* _INSTRUCTIONS TO FOLLOW_
Wherever a line in the records contains the word "Alpha", return that line.

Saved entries
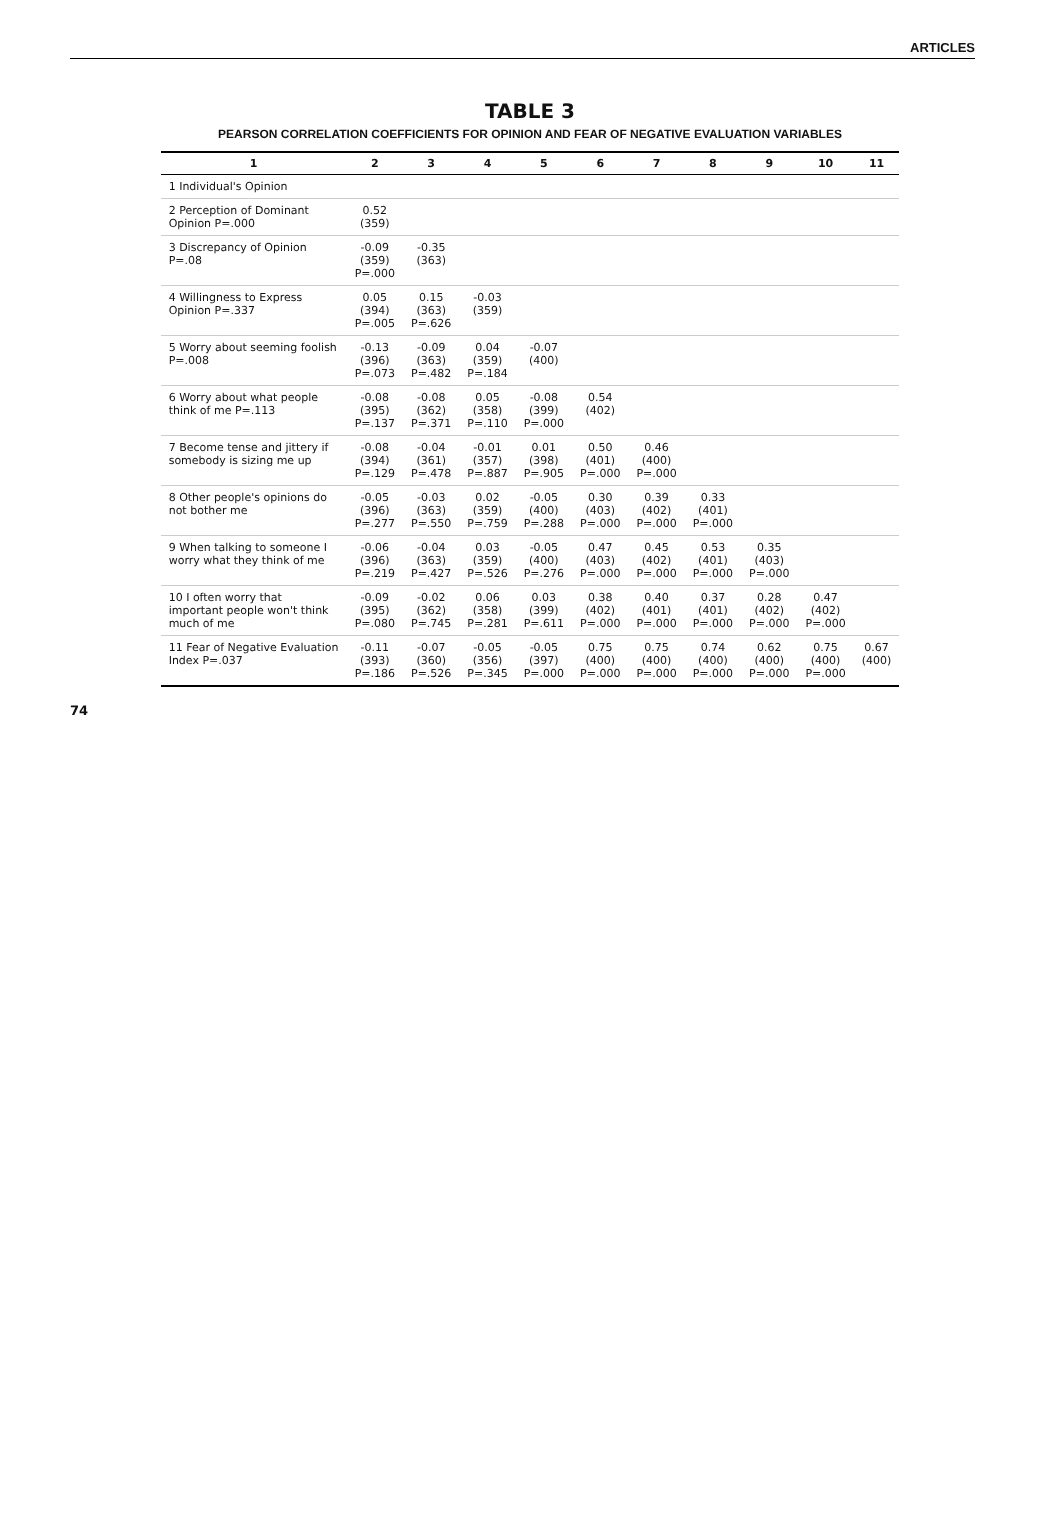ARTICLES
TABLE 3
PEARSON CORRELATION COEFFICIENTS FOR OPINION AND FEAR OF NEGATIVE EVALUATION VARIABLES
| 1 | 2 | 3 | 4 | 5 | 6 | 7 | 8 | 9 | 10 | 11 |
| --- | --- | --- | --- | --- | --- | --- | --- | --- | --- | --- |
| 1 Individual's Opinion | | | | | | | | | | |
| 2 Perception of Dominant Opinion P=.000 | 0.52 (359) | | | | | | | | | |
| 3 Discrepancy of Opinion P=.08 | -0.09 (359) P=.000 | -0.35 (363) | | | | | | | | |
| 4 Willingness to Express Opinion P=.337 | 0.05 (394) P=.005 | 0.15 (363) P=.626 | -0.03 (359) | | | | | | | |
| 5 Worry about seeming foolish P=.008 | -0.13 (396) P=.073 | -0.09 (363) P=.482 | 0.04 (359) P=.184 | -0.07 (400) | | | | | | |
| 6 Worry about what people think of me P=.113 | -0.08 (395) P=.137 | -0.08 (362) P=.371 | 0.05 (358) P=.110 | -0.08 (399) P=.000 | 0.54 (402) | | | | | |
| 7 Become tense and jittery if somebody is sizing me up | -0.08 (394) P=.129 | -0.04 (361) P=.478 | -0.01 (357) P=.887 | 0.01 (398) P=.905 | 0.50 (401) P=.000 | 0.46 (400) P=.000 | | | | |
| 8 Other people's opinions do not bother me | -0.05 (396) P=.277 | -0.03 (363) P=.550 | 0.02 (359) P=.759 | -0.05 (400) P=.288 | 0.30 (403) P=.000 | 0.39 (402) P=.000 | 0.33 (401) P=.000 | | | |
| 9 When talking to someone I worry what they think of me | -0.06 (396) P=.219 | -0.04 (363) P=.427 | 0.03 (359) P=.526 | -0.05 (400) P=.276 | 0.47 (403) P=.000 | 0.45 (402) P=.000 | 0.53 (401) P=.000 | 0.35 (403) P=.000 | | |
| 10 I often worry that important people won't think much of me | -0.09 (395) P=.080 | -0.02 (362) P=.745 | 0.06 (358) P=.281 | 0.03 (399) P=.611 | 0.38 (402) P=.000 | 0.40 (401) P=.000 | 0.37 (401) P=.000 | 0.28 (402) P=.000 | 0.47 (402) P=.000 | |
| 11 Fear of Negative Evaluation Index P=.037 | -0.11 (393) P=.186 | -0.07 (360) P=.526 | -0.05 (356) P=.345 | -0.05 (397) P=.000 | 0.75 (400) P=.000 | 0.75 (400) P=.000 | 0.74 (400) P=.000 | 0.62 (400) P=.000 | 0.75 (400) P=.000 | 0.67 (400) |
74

* * *

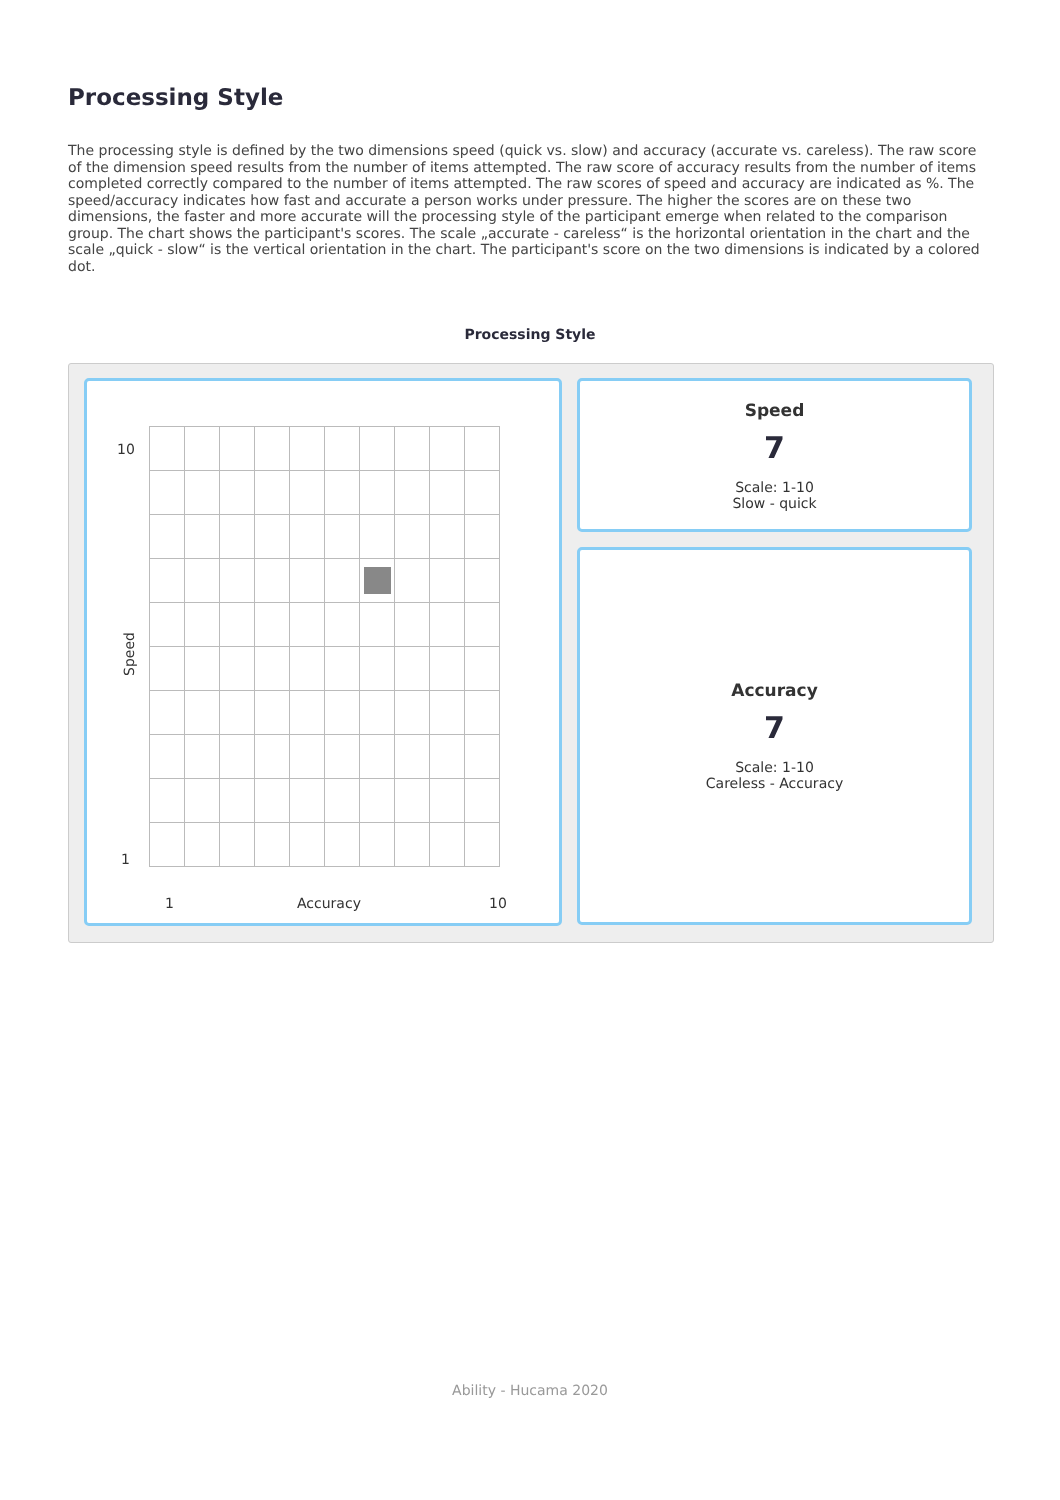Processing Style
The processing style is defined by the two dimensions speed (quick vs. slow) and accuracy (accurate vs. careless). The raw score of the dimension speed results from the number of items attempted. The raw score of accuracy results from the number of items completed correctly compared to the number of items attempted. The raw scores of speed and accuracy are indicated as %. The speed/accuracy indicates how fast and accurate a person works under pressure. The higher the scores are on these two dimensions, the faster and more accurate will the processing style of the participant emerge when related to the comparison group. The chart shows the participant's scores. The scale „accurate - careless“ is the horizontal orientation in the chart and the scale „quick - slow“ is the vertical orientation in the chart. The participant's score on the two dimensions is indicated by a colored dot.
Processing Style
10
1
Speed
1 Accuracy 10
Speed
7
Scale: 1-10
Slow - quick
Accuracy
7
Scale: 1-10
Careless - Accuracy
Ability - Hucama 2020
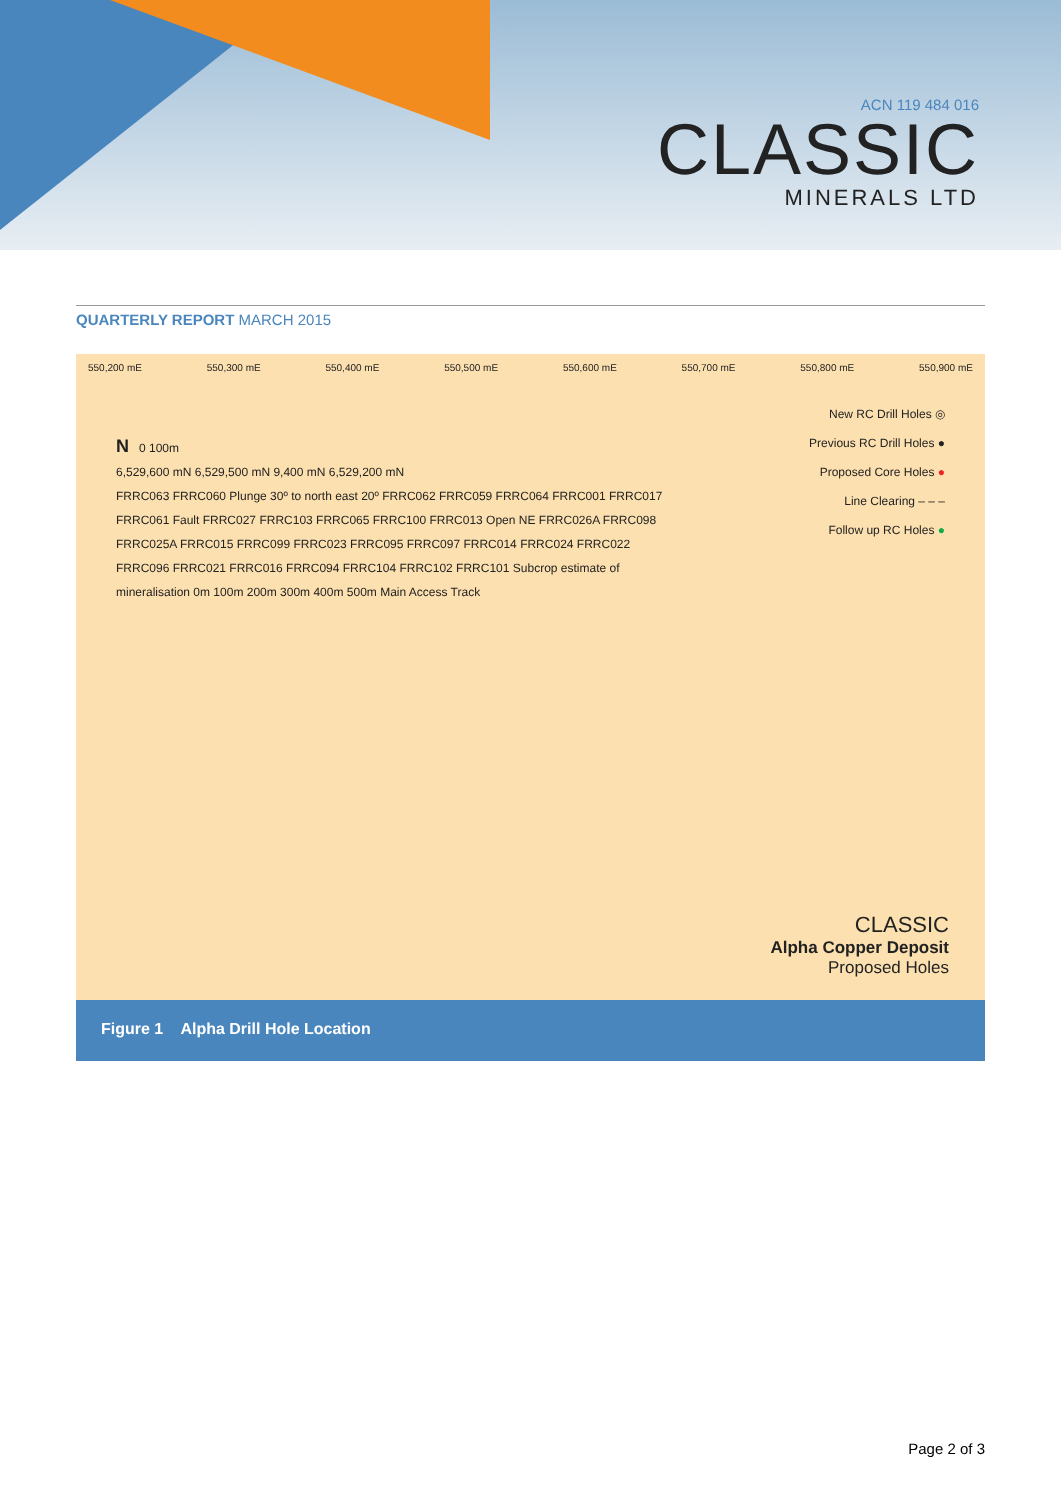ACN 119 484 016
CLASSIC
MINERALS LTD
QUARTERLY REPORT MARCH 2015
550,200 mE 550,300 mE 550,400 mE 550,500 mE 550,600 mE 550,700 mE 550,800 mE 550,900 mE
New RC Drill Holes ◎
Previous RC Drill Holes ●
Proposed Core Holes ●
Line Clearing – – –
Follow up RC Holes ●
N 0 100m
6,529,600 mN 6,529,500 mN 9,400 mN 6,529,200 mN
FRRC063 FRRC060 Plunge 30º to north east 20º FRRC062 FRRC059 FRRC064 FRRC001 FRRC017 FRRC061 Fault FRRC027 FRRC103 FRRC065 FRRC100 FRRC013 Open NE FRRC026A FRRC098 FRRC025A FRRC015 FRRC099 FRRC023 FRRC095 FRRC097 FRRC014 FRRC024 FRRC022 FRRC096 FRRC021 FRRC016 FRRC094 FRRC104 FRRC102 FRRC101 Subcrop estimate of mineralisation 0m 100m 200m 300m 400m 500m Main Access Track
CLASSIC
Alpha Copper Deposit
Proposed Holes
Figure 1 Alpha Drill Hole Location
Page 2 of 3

==

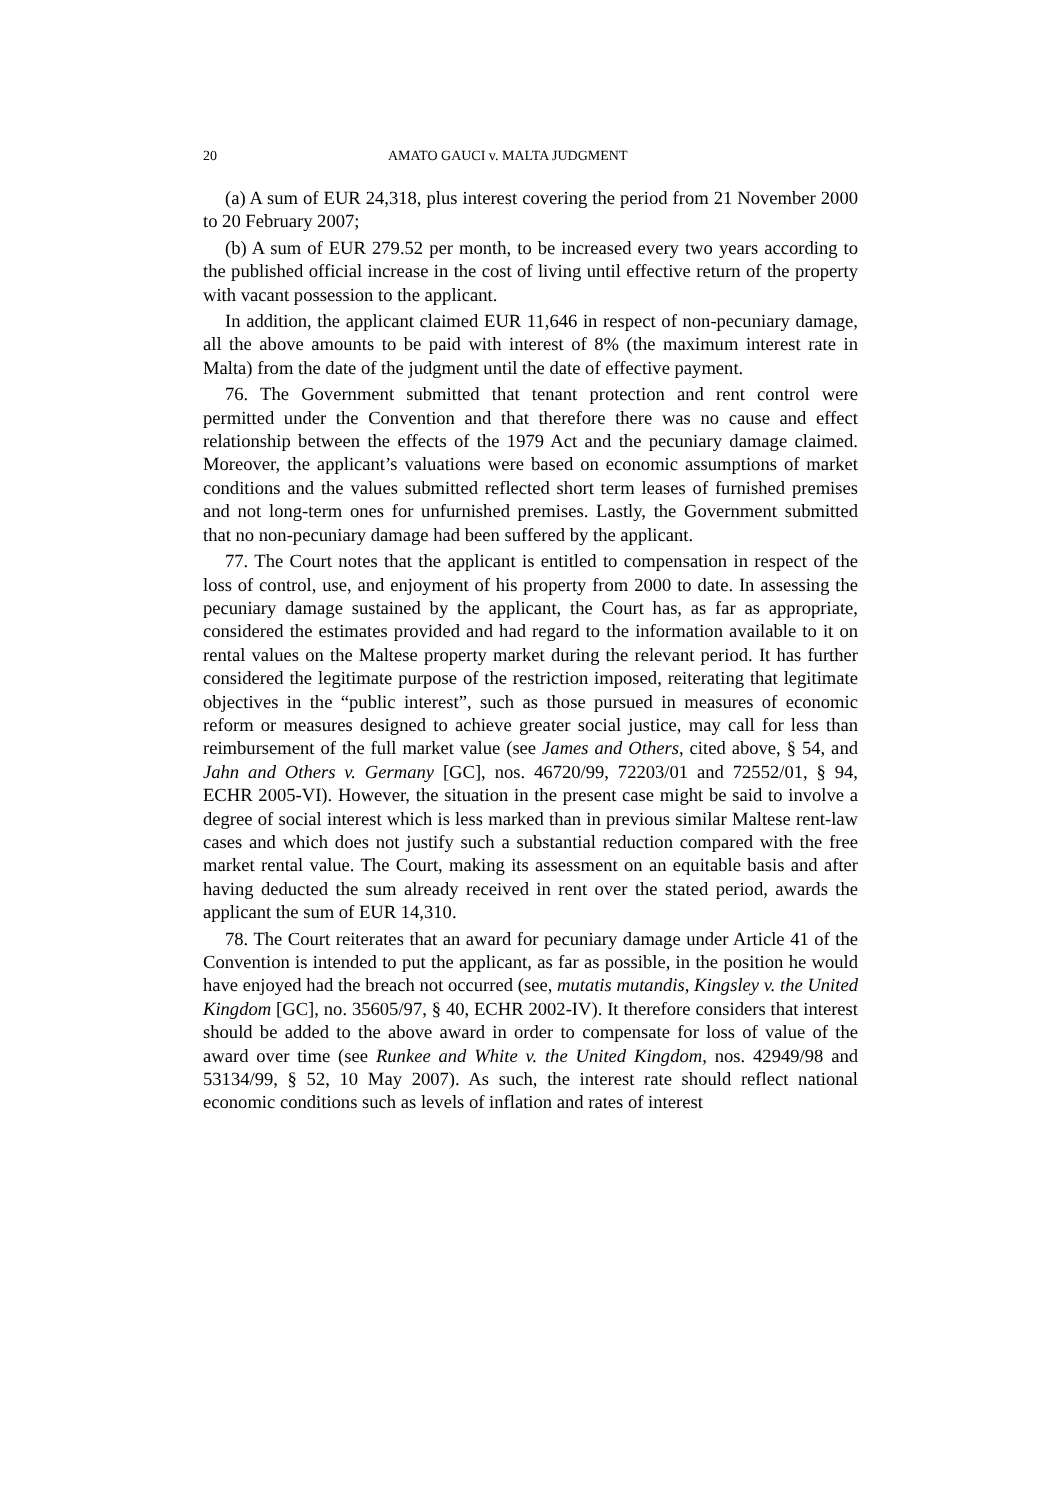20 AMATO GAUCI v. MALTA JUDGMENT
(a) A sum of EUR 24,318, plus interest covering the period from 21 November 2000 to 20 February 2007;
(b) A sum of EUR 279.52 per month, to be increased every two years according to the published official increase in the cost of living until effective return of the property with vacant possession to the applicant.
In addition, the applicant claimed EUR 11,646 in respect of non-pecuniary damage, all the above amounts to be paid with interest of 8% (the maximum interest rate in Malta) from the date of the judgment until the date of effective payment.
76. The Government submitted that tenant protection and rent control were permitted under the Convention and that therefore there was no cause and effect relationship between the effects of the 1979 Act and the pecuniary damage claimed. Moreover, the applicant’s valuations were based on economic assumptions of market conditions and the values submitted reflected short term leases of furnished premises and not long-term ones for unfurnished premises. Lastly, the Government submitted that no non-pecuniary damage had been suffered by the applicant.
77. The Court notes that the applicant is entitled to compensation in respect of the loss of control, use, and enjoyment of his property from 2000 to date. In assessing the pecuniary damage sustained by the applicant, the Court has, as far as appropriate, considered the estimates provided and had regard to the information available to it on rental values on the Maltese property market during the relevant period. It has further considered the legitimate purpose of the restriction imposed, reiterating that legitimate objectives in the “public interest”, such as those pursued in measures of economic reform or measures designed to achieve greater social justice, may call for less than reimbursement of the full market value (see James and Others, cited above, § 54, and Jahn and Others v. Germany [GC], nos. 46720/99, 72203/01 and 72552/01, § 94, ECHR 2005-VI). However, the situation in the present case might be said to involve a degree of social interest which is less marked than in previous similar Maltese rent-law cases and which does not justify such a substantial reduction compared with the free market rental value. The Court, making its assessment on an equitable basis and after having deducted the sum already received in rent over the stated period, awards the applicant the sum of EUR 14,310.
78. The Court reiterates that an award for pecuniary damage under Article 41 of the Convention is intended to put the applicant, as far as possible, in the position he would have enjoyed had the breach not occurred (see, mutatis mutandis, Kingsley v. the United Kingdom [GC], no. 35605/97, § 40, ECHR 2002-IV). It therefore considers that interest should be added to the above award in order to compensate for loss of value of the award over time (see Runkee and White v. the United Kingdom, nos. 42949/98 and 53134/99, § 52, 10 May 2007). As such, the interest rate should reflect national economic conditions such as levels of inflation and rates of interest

* _RESULT FOR THIS TASK_
Alpha Copper Deposit
Figure 1 Alpha Drill Hole Location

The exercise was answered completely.